-- WHAT YOU ARE ASKED TO DO --
Everything from the line holding "0: (301, 93)" to the last line of the material below must be retyped exactly, minus any pictures.
────
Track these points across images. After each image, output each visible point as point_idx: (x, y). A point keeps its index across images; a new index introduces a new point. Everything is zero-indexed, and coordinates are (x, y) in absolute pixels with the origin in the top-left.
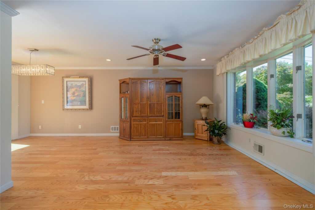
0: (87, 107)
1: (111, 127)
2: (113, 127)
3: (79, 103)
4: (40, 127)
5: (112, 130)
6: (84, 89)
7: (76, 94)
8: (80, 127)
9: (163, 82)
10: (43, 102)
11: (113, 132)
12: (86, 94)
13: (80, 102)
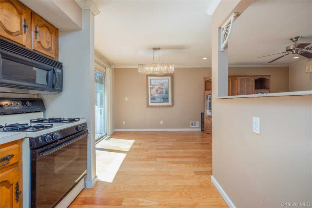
0: (170, 103)
1: (191, 122)
2: (193, 122)
3: (162, 100)
4: (124, 123)
5: (192, 125)
6: (166, 87)
7: (159, 92)
8: (162, 122)
9: (252, 79)
10: (126, 99)
11: (193, 127)
12: (168, 91)
13: (163, 98)
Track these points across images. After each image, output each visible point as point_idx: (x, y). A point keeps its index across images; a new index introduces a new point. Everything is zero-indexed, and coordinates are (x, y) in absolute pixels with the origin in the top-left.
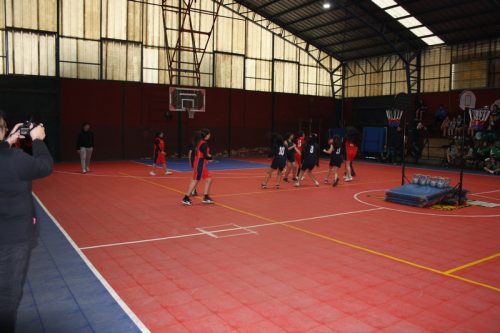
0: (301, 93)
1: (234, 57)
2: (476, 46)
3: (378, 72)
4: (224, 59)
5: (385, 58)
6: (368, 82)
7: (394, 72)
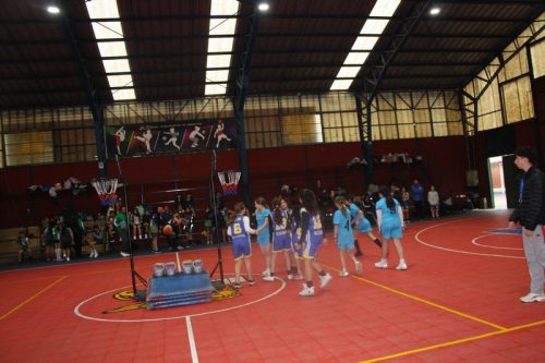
2: (34, 114)
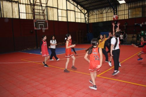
0: (76, 22)
1: (54, 9)
2: (137, 3)
3: (101, 14)
4: (51, 9)
5: (104, 9)
6: (98, 17)
7: (107, 13)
────
-- RESPONSE AREA --
0: (301, 93)
1: (234, 57)
2: (476, 46)
3: (378, 72)
4: (224, 59)
5: (385, 58)
6: (368, 82)
7: (394, 72)
2: (34, 114)
0: (76, 22)
1: (54, 9)
2: (137, 3)
3: (101, 14)
4: (51, 9)
5: (104, 9)
6: (98, 17)
7: (107, 13)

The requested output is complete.